Exercise:
Your response should consist of the records below, repeated exactly.

Source data:
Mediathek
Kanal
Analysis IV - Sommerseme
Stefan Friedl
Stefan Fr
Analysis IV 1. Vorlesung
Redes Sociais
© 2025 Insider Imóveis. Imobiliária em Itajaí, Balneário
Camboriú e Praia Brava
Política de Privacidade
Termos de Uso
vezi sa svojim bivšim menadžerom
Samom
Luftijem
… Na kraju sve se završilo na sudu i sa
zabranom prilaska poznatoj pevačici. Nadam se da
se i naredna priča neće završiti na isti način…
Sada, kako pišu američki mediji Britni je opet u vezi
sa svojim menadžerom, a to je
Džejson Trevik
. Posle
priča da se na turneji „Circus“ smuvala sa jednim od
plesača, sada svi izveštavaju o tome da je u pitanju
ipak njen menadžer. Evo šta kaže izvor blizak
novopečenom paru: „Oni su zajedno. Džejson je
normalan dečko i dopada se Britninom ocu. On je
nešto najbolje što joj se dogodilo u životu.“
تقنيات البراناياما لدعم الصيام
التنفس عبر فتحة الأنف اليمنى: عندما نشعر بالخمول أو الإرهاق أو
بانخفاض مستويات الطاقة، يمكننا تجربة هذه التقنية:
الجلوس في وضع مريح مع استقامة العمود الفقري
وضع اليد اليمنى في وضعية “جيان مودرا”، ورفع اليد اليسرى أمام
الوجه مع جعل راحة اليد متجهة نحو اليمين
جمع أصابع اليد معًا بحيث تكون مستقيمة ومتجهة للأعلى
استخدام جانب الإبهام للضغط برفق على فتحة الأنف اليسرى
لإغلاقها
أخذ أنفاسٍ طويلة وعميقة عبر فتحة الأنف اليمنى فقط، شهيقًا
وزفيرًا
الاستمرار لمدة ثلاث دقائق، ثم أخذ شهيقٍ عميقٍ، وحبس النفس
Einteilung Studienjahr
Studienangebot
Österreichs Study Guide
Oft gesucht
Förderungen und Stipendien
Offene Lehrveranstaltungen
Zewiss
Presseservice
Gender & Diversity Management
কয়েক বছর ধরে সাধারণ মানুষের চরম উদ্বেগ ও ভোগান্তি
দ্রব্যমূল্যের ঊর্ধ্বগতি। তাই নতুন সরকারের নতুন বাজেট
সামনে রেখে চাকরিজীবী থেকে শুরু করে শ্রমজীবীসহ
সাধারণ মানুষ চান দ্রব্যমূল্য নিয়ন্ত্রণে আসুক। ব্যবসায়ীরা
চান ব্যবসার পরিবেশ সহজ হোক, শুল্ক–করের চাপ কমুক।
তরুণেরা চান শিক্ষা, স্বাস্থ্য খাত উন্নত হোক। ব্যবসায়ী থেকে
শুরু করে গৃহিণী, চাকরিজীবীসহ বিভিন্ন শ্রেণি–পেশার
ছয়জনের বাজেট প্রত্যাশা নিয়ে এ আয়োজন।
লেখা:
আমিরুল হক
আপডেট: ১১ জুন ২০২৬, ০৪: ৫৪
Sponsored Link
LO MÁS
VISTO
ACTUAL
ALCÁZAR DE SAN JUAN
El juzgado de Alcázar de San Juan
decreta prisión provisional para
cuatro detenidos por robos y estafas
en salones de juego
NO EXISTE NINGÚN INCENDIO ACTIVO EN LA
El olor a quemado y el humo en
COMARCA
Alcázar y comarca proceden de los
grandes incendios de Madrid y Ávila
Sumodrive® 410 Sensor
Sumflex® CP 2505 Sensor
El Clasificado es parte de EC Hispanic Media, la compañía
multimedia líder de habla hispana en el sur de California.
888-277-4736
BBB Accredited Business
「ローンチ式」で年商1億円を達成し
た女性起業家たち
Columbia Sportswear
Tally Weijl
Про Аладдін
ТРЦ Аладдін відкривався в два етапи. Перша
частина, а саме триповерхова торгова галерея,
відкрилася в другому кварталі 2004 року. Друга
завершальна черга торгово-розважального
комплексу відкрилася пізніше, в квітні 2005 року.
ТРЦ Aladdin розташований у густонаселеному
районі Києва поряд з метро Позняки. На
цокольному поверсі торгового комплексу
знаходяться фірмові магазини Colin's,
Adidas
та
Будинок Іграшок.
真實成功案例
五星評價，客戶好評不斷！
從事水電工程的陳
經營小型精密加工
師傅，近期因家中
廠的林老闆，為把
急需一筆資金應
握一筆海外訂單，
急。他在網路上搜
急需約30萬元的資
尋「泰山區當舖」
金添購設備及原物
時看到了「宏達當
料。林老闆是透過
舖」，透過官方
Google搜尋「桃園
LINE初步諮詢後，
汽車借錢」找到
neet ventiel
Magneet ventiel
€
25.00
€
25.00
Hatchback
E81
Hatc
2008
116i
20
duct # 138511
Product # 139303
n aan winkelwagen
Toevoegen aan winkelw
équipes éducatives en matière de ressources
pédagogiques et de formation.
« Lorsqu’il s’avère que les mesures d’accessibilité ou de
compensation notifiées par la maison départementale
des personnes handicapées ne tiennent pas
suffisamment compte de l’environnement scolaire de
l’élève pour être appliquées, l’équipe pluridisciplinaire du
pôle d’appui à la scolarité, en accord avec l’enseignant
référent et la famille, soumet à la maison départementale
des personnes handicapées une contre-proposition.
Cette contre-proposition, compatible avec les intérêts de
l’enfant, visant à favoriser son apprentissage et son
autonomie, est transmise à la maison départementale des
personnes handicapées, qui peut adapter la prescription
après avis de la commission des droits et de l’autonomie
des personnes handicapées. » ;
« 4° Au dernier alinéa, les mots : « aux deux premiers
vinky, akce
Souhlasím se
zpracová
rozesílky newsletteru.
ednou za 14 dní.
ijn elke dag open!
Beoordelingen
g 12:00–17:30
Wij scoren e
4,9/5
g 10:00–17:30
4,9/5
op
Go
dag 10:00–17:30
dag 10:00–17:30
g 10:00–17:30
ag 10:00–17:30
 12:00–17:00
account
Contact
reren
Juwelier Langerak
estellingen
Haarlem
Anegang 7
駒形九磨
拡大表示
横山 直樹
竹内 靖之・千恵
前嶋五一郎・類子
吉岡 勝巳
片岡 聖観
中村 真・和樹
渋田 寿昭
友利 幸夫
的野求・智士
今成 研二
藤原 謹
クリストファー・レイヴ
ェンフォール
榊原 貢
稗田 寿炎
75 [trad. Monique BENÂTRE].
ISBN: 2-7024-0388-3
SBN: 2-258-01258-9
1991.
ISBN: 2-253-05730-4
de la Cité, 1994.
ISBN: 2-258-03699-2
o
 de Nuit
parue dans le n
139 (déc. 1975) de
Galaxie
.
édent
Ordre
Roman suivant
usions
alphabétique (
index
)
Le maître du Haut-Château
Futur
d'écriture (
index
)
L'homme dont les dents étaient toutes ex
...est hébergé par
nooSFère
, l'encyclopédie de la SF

Solved exercise:
Mediathek
Kanal
Analysis IV - Sommerseme
Stefan Friedl
Stefan Fr
Analysis IV 1. Vorlesung
Redes Sociais
© 2025 Insider Imóveis. Imobiliária em Itajaí, Balneário
Camboriú e Praia Brava
Política de Privacidade
Termos de Uso
vezi sa svojim bivšim menadžerom
Samom
Luftijem
… Na kraju sve se završilo na sudu i sa
zabranom prilaska poznatoj pevačici. Nadam se da
se i naredna priča neće završiti na isti način…
Sada, kako pišu američki mediji Britni je opet u vezi
sa svojim menadžerom, a to je
Džejson Trevik
. Posle
priča da se na turneji „Circus“ smuvala sa jednim od
plesača, sada svi izveštavaju o tome da je u pitanju
ipak njen menadžer. Evo šta kaže izvor blizak
novopečenom paru: „Oni su zajedno. Džejson je
normalan dečko i dopada se Britninom ocu. On je
nešto najbolje što joj se dogodilo u životu.“
تقنيات البراناياما لدعم الصيام
التنفس عبر فتحة الأنف اليمنى: عندما نشعر بالخمول أو الإرهاق أو
بانخفاض مستويات الطاقة، يمكننا تجربة هذه التقنية:
الجلوس في وضع مريح مع استقامة العمود الفقري
وضع اليد اليمنى في وضعية “جيان مودرا”، ورفع اليد اليسرى أمام
الوجه مع جعل راحة اليد متجهة نحو اليمين
جمع أصابع اليد معًا بحيث تكون مستقيمة ومتجهة للأعلى
استخدام جانب الإبهام للضغط برفق على فتحة الأنف اليسرى
لإغلاقها
أخذ أنفاسٍ طويلة وعميقة عبر فتحة الأنف اليمنى فقط، شهيقًا
وزفيرًا
الاستمرار لمدة ثلاث دقائق، ثم أخذ شهيقٍ عميقٍ، وحبس النفس
Einteilung Studienjahr
Studienangebot
Österreichs Study Guide
Oft gesucht
Förderungen und Stipendien
Offene Lehrveranstaltungen
Zewiss
Presseservice
Gender & Diversity Management
কয়েক বছর ধরে সাধারণ মানুষের চরম উদ্বেগ ও ভোগান্তি
দ্রব্যমূল্যের ঊর্ধ্বগতি। তাই নতুন সরকারের নতুন বাজেট
সামনে রেখে চাকরিজীবী থেকে শুরু করে শ্রমজীবীসহ
সাধারণ মানুষ চান দ্রব্যমূল্য নিয়ন্ত্রণে আসুক। ব্যবসায়ীরা
চান ব্যবসার পরিবেশ সহজ হোক, শুল্ক–করের চাপ কমুক।
তরুণেরা চান শিক্ষা, স্বাস্থ্য খাত উন্নত হোক। ব্যবসায়ী থেকে
শুরু করে গৃহিণী, চাকরিজীবীসহ বিভিন্ন শ্রেণি–পেশার
ছয়জনের বাজেট প্রত্যাশা নিয়ে এ আয়োজন।
লেখা:
আমিরুল হক
আপডেট: ১১ জুন ২০২৬, ০৪: ৫৪
Sponsored Link
LO MÁS
VISTO
ACTUAL
ALCÁZAR DE SAN JUAN
El juzgado de Alcázar de San Juan
decreta prisión provisional para
cuatro detenidos por robos y estafas
en salones de juego
NO EXISTE NINGÚN INCENDIO ACTIVO EN LA
El olor a quemado y el humo en
COMARCA
Alcázar y comarca proceden de los
grandes incendios de Madrid y Ávila
Sumodrive® 410 Sensor
Sumflex® CP 2505 Sensor
El Clasificado es parte de EC Hispanic Media, la compañía
multimedia líder de habla hispana en el sur de California.
888-277-4736
BBB Accredited Business
「ローンチ式」で年商1億円を達成し
た女性起業家たち
Columbia Sportswear
Tally Weijl
Про Аладдін
ТРЦ Аладдін відкривався в два етапи. Перша
частина, а саме триповерхова торгова галерея,
відкрилася в другому кварталі 2004 року. Друга
завершальна черга торгово-розважального
комплексу відкрилася пізніше, в квітні 2005 року.
ТРЦ Aladdin розташований у густонаселеному
районі Києва поряд з метро Позняки. На
цокольному поверсі торгового комплексу
знаходяться фірмові магазини Colin's,
Adidas
та
Будинок Іграшок.
真實成功案例
五星評價，客戶好評不斷！
從事水電工程的陳
經營小型精密加工
師傅，近期因家中
廠的林老闆，為把
急需一筆資金應
握一筆海外訂單，
急。他在網路上搜
急需約30萬元的資
尋「泰山區當舖」
金添購設備及原物
時看到了「宏達當
料。林老闆是透過
舖」，透過官方
Google搜尋「桃園
LINE初步諮詢後，
汽車借錢」找到
neet ventiel
Magneet ventiel
€
25.00
€
25.00
Hatchback
E81
Hatc
2008
116i
20
duct # 138511
Product # 139303
n aan winkelwagen
Toevoegen aan winkelw
équipes éducatives en matière de ressources
pédagogiques et de formation.
« Lorsqu’il s’avère que les mesures d’accessibilité ou de
compensation notifiées par la maison départementale
des personnes handicapées ne tiennent pas
suffisamment compte de l’environnement scolaire de
l’élève pour être appliquées, l’équipe pluridisciplinaire du
pôle d’appui à la scolarité, en accord avec l’enseignant
référent et la famille, soumet à la maison départementale
des personnes handicapées une contre-proposition.
Cette contre-proposition, compatible avec les intérêts de
l’enfant, visant à favoriser son apprentissage et son
autonomie, est transmise à la maison départementale des
personnes handicapées, qui peut adapter la prescription
après avis de la commission des droits et de l’autonomie
des personnes handicapées. » ;
« 4° Au dernier alinéa, les mots : « aux deux premiers
vinky, akce
Souhlasím se
zpracová
rozesílky newsletteru.
ednou za 14 dní.
ijn elke dag open!
Beoordelingen
g 12:00–17:30
Wij scoren e
4,9/5
g 10:00–17:30
4,9/5
op
Go
dag 10:00–17:30
dag 10:00–17:30
g 10:00–17:30
ag 10:00–17:30
 12:00–17:00
account
Contact
reren
Juwelier Langerak
estellingen
Haarlem
Anegang 7
駒形九磨
拡大表示
横山 直樹
竹内 靖之・千恵
前嶋五一郎・類子
吉岡 勝巳
片岡 聖観
中村 真・和樹
渋田 寿昭
友利 幸夫
的野求・智士
今成 研二
藤原 謹
クリストファー・レイヴ
ェンフォール
榊原 貢
稗田 寿炎
75 [trad. Monique BENÂTRE].
ISBN: 2-7024-0388-3
SBN: 2-258-01258-9
1991.
ISBN: 2-253-05730-4
de la Cité, 1994.
ISBN: 2-258-03699-2
o
 de Nuit
parue dans le n
139 (déc. 1975) de
Galaxie
.
édent
Ordre
Roman suivant
usions
alphabétique (
index
)
Le maître du Haut-Château
Futur
d'écriture (
index
)
L'homme dont les dents étaient toutes ex
...est hébergé par
nooSFère
, l'encyclopédie de la SF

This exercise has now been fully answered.